Who’s going to teach us to cook?  And I mean really teach us.  The places I’ve mentioned are just a few of the many community touchpoints that might have kept cooking in the forefront of vital skills, something encouraged and even possibly slightly OVER-encouraged by adult peer pressure.  Sure, you can offer classes for those who might be able to afford them (and care enough to pay the money and show up every week), but that’s not going to make a significant dent in our food culture, nor increase the skills of those who may need affordable, home-cooked meals the most.  Okay, so we’ll make cooking classes available for free through community centers and churches and…all those other places people are too busy, too tired, and too stressed out to attend.  Perfect.  Unless you’ve got that cooking buddy to drag you to Wednesday night culinary lessons at the YMCA after you finish your 12-hour workday, I’m guessing you’re not going to go very regularly.

I’ve said this many times in my life, and it bears repeating, especially in a circumstance as complex and vital as this one.  IF YOU WANT TO REALLY HELP PEOPLE — REALLY DO THE RIGHT THINGS, THE THINGS THAT THEY NEED — YOU MUST FIGURE OUT A WAY TO REACH THEM WITH THE APPROPRIATE TOOLS WHEREVER THEY ARE.  In a disjointed world, where we’re less unified in our physical communities than ever before, just offering people cooking classes isn’t going to stop the clock and turn things back to the time when getting a casserole and a salad on the table every night was considered the most basic of necessities.  We’ve got to create a system that supports people in every possible way without relying on them to reach too far outside of their comfort zones.  In short, we can’t expect them to put forth a huge amount of effort, but we have to get them to make a monumental behavior shift.
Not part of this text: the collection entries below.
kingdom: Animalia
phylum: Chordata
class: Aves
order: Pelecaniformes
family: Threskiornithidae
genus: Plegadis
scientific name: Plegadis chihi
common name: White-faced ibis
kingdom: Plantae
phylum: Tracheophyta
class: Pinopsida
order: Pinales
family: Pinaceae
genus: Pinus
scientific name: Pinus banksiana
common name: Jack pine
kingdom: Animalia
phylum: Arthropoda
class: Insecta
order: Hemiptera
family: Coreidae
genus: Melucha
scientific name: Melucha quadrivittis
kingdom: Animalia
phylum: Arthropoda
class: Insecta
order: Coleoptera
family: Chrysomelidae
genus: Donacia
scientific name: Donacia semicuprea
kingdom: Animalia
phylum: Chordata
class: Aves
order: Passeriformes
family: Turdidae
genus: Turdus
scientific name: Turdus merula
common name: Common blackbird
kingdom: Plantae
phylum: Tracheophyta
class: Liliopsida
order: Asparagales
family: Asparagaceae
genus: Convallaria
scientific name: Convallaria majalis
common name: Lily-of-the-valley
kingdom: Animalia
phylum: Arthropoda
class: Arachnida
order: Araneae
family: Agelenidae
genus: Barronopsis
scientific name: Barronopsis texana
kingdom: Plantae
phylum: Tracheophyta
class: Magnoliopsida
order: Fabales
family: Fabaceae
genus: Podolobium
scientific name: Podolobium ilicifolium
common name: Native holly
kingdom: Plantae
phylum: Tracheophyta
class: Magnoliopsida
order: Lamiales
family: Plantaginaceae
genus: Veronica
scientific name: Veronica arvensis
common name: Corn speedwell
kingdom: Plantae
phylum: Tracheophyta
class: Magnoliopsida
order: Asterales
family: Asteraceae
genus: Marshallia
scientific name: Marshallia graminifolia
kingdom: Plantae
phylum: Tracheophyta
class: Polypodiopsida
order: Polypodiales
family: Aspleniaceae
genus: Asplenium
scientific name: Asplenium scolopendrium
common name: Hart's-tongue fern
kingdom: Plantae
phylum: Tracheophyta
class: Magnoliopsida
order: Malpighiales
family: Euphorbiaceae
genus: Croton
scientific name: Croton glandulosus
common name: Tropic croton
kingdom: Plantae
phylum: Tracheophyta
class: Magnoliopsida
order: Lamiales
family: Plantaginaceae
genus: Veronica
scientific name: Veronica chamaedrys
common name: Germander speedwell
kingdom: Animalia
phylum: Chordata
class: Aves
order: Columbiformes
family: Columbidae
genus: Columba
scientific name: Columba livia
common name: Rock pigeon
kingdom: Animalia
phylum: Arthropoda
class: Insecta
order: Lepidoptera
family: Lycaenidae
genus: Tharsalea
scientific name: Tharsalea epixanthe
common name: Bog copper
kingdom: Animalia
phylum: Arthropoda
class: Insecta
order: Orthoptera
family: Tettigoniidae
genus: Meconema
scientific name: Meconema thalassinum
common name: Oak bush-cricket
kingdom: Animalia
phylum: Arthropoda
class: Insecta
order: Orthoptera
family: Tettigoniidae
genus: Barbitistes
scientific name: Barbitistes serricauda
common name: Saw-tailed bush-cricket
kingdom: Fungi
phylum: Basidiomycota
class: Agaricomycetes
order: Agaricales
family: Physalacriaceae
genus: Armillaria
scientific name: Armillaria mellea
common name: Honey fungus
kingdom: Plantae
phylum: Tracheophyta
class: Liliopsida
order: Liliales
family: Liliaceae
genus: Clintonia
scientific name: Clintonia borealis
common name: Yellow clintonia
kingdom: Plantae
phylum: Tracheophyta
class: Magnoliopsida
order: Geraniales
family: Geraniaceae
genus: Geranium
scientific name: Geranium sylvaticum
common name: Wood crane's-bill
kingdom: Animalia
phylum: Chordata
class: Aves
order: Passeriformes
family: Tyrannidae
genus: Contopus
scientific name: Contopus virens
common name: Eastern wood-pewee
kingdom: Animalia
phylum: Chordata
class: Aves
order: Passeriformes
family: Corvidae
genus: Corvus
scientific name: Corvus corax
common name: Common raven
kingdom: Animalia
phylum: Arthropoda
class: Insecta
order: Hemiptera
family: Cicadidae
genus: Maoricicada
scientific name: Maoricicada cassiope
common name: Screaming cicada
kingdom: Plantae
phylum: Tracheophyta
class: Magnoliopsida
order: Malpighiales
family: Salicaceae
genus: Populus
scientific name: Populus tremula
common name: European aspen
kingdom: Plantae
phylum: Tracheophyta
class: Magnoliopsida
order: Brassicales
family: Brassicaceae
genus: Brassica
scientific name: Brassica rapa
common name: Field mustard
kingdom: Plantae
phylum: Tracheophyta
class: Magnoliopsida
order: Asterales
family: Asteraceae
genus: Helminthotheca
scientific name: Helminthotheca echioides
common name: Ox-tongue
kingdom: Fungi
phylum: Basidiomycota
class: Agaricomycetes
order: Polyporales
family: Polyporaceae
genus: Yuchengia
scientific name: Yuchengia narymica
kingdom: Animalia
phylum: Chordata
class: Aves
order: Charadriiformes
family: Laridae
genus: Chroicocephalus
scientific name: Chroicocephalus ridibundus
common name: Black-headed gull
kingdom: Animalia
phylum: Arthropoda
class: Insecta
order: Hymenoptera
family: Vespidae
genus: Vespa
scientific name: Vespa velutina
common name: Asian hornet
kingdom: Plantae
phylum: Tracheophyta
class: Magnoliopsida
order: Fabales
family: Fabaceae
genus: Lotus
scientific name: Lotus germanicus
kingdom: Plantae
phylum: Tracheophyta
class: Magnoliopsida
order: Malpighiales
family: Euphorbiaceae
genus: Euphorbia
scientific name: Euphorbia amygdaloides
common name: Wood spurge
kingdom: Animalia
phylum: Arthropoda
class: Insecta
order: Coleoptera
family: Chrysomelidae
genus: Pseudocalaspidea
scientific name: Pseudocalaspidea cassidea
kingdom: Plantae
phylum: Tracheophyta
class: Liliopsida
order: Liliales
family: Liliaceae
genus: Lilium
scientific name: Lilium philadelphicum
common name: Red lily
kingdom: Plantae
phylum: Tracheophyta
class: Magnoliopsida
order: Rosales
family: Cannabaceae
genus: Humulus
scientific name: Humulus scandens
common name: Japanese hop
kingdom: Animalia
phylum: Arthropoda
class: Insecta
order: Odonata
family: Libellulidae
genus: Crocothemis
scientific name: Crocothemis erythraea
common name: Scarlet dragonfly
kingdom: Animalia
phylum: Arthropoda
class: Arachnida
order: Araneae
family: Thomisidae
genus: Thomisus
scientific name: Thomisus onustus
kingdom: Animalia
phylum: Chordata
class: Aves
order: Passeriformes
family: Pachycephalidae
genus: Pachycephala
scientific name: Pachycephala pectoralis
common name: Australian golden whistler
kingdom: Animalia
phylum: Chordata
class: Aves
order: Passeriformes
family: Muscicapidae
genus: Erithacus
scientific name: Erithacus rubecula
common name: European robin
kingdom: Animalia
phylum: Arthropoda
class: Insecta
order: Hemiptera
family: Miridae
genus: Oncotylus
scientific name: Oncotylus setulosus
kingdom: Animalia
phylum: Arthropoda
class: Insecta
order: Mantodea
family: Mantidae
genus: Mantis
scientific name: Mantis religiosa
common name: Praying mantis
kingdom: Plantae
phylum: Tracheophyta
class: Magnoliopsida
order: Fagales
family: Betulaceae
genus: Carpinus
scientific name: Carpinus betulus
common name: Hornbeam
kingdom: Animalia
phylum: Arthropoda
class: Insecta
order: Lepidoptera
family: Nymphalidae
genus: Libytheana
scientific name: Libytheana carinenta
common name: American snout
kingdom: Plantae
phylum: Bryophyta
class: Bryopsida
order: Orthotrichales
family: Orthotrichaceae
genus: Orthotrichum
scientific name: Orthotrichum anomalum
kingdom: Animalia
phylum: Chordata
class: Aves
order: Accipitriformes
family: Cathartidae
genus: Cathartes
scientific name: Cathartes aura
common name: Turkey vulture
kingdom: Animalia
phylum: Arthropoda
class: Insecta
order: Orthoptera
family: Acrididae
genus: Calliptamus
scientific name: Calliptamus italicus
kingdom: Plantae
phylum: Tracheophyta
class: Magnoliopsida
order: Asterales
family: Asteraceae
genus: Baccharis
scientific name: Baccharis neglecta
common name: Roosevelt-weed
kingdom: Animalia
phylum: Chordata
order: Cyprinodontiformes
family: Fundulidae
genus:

I believe it’s possible.  And I have some ideas.  But before we can even start thinking about getting people to cook again, we have to convince them that cooking is not a lost art.  We have to make it essential to human life again.  So I turn to proposals like Mark Bittman’s, and I continue to wonder: Will we ever, as a nation, as a world, be brave enough to move backward — away from “progress” in the form of convenience foods — to finally move forward?